According to reports, Microsoft is creating AI reasoning models to rival OpenAI.

According to a person involved in the program, The Information revealed on Friday that Microsoft is creating its own artificial intelligence reasoning models to compete with OpenAI and may offer them to developers.
According to the report, the Redmond, Washington-based business, which is a significant supporter of OpenAI, has started experimenting with models from xAI, Meta, and DeepSeek as possible OpenAI substitutes in Copilot.
Even if its early collaboration with the firm placed Microsoft at the forefront of its Big Tech colleagues in the lucrative AI race, the company has been seeking to lessen its reliance on the ChatGPT creator.
The Information reported on Friday that Microsoft is developing its own AI reasoning models to rival OpenAI and could make them available to developers, according to a person with knowledge of the initiative.
The report claims that the company, which is based in Redmond, Washington, and is a major advocate of OpenAI, has begun testing models from xAI, Meta, and DeepSeek as potential OpenAI alternatives in Copilot.
Microsoft has been working to reduce its dependency on the business that created ChatGPT, even though its early partnership with the startup put it ahead of its Big Tech rivals in the lucrative AI race.
According to the study, the company is also developing reasoning models that might directly compete with OpenAI’s. These models employ chain-of-thought procedures, a reasoning process that produces responses with intermediate reasoning abilities while tackling complex problems.

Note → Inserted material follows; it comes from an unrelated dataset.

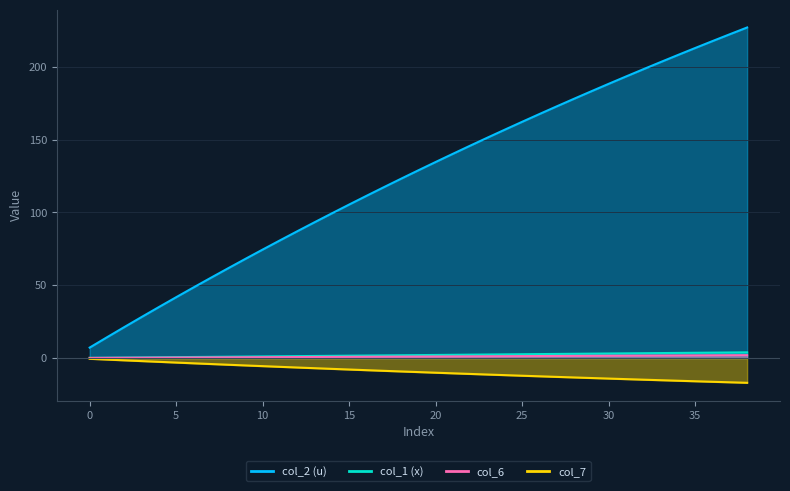

What is the sum of all col_2 (u) values?

-364.9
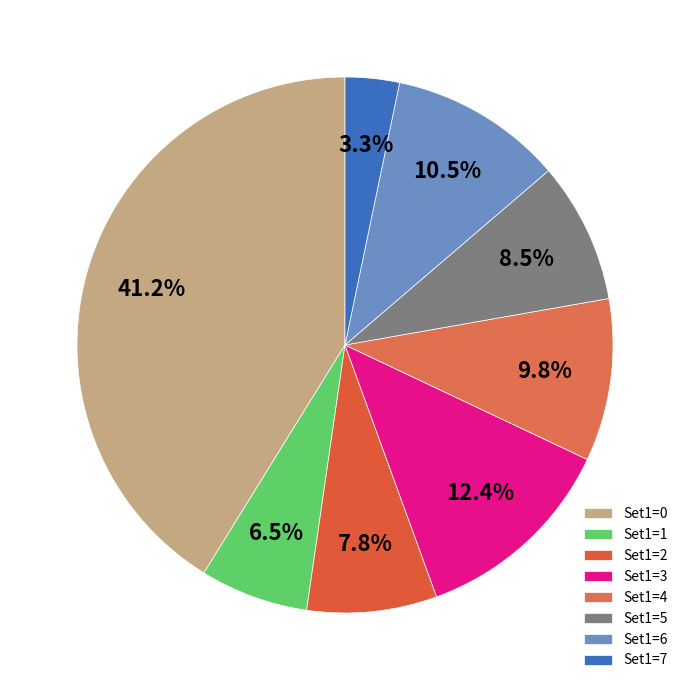

Count the number of slices in the pie.

8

According to the story, Suleyman’s team is already testing replacing the MAI models in Copilot with OpenAI’s models, which are significantly larger than an earlier family of Microsoft models known as Phi.
According to the source, the corporation is thinking of making the MAI models available as an application programming interface later this year so that independent developers can include them into their own programs.
Requests for response from Reuters were not immediately answered by Microsoft or OpenAI.